18.07.2012 30 °C
We left Kratie a few days ago and quite a lot has happened since. The morning of our departure we left our guesthouse with six tickets booked for the minivan to Sen Monorom. This was our first experience of a Cambodian minivan and little did we know that it bore little relation to the Laos version. In Laos a minivan is full when the fourteen or so seats are sold, in Cambodia the minivan is full when you cannot physically fit any more people into it. And so we left for Sen Monorom, full to the brim with one lady practically sitting on the drivers lap and an hour and a half later than advertised. The journey was not the worst we've done but it was none too pleasant either. The five hour journey bore dramatic witness to the slash and burn approach to agriculture in Cambodia. Thankfully the scenery changed as we headed deeper into the Mondulkiri province and approached our destination. We got our lodgings in fairly speedy fashion, it was certainly the biggest room we've stayed in thus far and the beds were massive (and more thàn likely made from the forests we'd seen cut down). There isn't a whole lot to Sen Monorom itself, it's a quiet enough spot, two streets and a medieval style market.
The following day we ventured out to the Elephant Valley Project, a sanctuary for rescued elephants which is run by an English guy named Jake. It's situated in a protected forest about 20km outside of the town and it truly is a wonderful settîng. We had debated about going on an elephant trek or taking this ethical option, in the end our conscience won out. We we're picked up early in the morning along with a couple of Danish girls and an Italian couple, Christopher and Giulia, whom we'd met on our minivan journey from Kratie. The morning we were there, there was an assortment of volunteers on the project - some day trippers like ourselves, others on week-long stints and whoever else was hanging around for a few days.
We made our way with a group of about fifteen to a place called the Edge of Heaven. A few minutes later a male bull elephant called Bob and his female companion, Onion, were being washed by their mahouts in the river. Once they'd finished four other females arrived at the river. We'd spend the next couple of hours in their company - washing, scrubbing, feeding and generally observing them. It was really nice to see them behave in a somewhat natural environment even if it's not their natural wild one. As former working elephants mostly over 40 years old it would be impossible to return them to the wild. This sanctuary is probably the best humans can offer them instead.
The following day we hired a driver to bring us around some of the sights of Mondulkiri. Our first stop was the Bousra Waterfalls, a set of two falls of 18m and 36m respectively. Pretty impressive stuff that generated a mist reminiscent of the one that rolls over Allihies in West Cork from time to time. Next we called to a traditional Phnong village to visit a farmhouse and sample some of their grub. We tried a root vegetable that tasted pretty much like boiled potato but its name escapes me now. Next up we went to a coffee plantation for some lunch which consisted of Khmer crepes, some of the nicest, freshest food I've had in a long time. The guide brought us to a number of other places that were nice but to be honest it was more interesting just getting his slant on the current socio-economic situaion in the country. A little like Laos, it looks like Cambodias natural resources are being sold to the Chinese and Vietnamese for little more than a song.
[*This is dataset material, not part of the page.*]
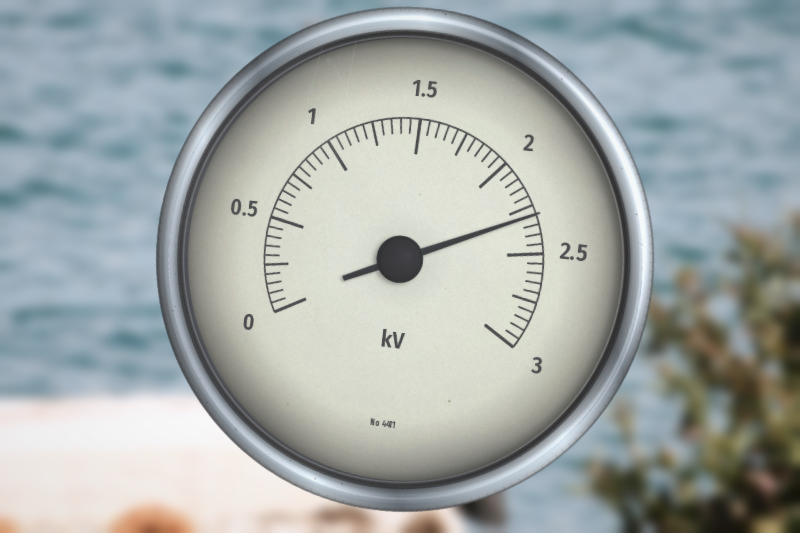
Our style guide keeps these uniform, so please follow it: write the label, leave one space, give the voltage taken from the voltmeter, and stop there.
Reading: 2.3 kV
Yesterday we arrived in Phnom Penh, the capital city, after driving through the flattest countryside I've ever seen. Flat as far as the eye can see. The capital could not be more different from the Mondulkiri region. It's a bustling, cosmopolitan Asian capital - exactly as you'd imagine one really. Its choc-full of foreigners - both ex-pat and tourist alike and the traffic is just incredible to observe. It's like being in a little Bangkok. We'll head for the sights this morning and hopefully see the Killing Fields outside the city although we're still not sure how we'll manage it with the kids.